Data for review -

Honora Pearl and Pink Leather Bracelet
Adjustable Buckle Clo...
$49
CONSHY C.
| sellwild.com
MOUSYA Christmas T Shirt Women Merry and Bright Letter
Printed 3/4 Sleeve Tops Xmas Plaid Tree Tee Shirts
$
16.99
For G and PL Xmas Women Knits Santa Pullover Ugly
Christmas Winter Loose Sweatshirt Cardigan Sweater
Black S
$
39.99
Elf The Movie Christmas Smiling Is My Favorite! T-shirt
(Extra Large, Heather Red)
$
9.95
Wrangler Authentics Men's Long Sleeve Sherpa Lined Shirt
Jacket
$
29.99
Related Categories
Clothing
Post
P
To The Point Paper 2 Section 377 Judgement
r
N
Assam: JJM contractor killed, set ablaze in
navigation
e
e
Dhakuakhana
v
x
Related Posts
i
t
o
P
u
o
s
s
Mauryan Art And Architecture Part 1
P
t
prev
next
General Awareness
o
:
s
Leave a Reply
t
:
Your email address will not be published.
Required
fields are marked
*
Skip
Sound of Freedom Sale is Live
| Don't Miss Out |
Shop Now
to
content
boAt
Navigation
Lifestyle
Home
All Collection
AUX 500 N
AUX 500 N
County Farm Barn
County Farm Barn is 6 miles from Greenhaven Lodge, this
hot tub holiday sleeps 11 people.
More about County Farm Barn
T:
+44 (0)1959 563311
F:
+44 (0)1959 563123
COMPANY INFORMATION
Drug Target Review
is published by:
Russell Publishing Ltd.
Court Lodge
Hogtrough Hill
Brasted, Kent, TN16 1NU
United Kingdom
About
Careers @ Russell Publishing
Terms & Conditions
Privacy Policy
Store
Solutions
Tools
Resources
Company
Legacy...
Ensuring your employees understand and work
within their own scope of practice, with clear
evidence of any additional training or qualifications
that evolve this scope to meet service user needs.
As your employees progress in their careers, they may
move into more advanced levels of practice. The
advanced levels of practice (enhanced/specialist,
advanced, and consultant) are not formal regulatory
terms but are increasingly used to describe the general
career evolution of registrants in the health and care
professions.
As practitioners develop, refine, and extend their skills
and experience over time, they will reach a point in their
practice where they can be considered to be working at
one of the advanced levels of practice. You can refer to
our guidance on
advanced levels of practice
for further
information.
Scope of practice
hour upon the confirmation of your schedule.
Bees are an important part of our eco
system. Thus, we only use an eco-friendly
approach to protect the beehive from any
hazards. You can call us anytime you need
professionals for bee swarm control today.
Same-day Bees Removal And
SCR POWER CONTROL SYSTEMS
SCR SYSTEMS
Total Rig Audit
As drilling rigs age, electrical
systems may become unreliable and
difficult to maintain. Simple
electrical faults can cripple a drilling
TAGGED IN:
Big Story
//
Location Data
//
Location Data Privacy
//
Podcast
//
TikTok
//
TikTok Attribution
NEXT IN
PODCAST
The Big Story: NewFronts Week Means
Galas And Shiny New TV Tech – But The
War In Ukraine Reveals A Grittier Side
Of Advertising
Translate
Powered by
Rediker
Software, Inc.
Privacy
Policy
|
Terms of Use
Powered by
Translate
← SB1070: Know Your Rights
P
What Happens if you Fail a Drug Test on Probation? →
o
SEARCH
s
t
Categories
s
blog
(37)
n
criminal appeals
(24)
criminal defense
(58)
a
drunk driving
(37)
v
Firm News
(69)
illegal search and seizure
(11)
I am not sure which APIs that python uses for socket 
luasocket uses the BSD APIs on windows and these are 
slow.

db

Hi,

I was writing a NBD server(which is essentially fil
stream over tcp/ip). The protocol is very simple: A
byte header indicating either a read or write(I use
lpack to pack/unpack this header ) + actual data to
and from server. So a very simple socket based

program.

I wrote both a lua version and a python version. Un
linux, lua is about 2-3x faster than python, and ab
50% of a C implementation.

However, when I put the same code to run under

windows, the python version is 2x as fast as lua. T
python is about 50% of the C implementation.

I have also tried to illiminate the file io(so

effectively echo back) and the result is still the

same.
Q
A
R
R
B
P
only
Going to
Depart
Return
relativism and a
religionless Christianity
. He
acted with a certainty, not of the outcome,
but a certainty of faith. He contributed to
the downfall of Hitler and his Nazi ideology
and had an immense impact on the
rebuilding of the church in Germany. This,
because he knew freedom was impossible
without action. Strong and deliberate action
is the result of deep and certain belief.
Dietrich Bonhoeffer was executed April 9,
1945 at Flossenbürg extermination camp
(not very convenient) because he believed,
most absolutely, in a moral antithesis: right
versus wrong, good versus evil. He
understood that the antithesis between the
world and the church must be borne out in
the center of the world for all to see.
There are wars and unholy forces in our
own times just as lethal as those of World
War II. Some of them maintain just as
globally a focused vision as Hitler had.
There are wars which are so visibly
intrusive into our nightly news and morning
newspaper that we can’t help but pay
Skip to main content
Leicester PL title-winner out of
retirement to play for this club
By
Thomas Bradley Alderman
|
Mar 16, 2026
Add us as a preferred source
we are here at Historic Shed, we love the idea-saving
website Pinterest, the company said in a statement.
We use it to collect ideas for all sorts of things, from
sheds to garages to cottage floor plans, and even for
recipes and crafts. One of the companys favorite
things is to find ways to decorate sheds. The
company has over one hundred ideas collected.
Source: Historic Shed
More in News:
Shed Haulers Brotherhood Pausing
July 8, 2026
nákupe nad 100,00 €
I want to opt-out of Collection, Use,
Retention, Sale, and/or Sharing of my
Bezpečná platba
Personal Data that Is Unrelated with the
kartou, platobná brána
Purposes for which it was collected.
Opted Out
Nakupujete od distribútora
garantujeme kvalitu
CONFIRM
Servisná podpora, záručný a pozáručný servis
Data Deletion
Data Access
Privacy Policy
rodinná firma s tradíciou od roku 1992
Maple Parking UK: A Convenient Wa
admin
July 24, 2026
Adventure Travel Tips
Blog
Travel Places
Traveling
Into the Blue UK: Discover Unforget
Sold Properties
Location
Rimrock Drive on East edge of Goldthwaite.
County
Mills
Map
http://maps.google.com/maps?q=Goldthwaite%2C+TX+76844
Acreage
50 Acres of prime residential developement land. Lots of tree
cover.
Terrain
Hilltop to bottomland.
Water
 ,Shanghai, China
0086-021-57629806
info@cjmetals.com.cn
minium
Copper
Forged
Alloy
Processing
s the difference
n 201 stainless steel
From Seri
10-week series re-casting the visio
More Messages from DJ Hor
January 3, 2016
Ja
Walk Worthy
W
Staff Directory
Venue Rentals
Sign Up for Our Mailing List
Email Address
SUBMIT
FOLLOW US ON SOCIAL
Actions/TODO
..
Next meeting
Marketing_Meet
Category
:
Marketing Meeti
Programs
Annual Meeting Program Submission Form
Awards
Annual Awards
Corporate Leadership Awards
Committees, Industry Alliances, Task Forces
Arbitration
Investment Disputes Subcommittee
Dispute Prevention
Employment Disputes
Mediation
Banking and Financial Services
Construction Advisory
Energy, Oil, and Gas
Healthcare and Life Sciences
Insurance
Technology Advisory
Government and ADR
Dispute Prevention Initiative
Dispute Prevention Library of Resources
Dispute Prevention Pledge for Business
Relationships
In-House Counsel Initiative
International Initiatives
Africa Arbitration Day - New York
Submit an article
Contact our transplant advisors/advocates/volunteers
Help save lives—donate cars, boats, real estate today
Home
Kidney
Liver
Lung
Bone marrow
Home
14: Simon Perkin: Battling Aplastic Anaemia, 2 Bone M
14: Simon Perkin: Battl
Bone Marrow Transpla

Assignment - Reproduce only the lines of the data above from the one containing "I have also" through the one containing "effectively echo back)", inclusive, replacing "tried" with "attempted" and leaving everything else unchanged.

Written reply -
I have also attempted to illiminate the file io(so

effectively echo back) and the result is still the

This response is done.